Operational excellence isn't just an aspiration – it's something we measure and hold ourselves accountable to. Medshield's ISO9001-2015 accreditation reflects our commitment to a world-class Quality Management System (QMS) that ensures consistent standards across all member services. This accreditation drives continuous improvement in everything from claims processing to member support, aligning us with international benchmarks for efficiency, reliability, and transparency. For our members, it means they can count on us to deliver consistent, high-quality service every time.
Why operations matter more than ever
Healthcare is a fast-moving sector, shaped by technology, regulation, and shifting member expectations. We see enormous potential in the greater use of artificial intelligence for claims processing and predictive analytics to anticipate member needs. These tools can help identify trends, flag anomalies, and personalise services – while freeing up staff to focus on complex cases that require human judgment.
The expansion of our Digital Healthcare Ecosystem will also make virtual care and telehealth more accessible, particularly for members in remote areas. At the same time, we're building stronger partnerships with innovative providers to deliver a blend of convenience, quality, and clinical excellence.
Operations might not be visible to members in the same way as clinical care, but their impact is profound. They influence whether members experience healthcare as a seamless, reassuring journey or a frustrating series of obstacles. In a competitive market, operational strength can be a key differentiator – turning satisfied members into long-term advocates. Without it, the heart of our mission to provide affordable, accessible, and trusted healthcare cannot function effectively.

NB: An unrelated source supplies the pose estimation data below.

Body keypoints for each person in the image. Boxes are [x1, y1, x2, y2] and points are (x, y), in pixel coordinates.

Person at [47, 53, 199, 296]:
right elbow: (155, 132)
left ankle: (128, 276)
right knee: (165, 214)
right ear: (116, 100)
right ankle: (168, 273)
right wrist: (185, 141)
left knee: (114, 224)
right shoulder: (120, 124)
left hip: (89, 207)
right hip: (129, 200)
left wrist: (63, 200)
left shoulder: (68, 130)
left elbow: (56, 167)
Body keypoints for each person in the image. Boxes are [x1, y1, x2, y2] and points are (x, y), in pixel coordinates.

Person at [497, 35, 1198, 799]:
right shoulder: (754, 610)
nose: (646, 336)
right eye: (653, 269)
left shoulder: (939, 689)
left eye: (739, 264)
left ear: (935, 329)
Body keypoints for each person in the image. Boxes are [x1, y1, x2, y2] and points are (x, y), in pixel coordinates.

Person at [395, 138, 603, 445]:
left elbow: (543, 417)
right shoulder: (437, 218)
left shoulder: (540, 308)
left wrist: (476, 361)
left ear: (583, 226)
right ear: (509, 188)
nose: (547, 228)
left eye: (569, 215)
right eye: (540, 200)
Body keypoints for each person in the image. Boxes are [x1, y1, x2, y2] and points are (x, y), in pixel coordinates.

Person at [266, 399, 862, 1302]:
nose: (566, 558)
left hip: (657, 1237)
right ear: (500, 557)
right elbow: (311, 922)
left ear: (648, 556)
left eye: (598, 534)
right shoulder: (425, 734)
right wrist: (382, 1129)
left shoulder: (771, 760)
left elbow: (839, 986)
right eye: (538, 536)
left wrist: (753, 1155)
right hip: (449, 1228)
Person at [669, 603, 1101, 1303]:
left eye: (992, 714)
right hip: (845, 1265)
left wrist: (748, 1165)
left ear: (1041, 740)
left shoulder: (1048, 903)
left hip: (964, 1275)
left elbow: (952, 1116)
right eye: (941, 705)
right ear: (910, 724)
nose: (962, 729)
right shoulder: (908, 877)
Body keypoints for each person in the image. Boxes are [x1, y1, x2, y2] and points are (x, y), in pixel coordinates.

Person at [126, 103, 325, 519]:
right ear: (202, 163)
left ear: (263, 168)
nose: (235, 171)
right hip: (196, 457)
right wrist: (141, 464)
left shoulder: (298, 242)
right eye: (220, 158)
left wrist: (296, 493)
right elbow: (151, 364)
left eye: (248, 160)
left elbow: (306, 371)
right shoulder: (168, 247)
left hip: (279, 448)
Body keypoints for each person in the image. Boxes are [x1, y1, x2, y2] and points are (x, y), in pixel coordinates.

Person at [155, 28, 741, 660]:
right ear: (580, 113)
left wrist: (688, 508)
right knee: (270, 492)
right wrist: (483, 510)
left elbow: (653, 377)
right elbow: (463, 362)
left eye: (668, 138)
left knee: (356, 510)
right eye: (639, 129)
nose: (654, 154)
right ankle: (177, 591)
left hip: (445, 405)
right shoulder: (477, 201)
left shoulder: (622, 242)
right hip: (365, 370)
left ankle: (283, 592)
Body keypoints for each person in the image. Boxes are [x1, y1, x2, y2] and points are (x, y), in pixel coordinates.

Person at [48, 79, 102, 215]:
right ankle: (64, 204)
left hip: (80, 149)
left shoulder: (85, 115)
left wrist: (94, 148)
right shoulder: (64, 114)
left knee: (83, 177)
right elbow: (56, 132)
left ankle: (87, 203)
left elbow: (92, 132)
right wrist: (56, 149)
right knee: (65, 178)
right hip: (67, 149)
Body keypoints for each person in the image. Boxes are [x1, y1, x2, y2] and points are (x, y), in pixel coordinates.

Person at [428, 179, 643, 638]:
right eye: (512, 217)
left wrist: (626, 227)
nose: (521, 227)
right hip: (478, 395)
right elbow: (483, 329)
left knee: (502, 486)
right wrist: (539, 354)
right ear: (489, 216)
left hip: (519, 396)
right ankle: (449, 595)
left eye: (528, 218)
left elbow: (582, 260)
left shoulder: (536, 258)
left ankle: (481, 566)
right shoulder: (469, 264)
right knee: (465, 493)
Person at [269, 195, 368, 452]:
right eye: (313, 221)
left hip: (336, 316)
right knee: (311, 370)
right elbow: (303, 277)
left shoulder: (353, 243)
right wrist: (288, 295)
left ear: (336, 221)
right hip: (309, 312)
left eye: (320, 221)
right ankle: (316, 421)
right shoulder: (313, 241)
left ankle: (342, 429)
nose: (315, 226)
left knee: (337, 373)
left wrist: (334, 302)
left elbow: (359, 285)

Being a Partner for Life is about more than covering medical expenses. It's about keeping our processes agile and reliable, so that when members need us to approve a procedure, pay a claim, or answer a question, we respond quickly, accurately, and with empathy. Our commitment to operational excellence is not a behind-the-scenes technicality. It is the foundation of our relationship with members, the framework that supports our service delivery, and the reason we can meet our promise of quality care in an ever-changing healthcare environment.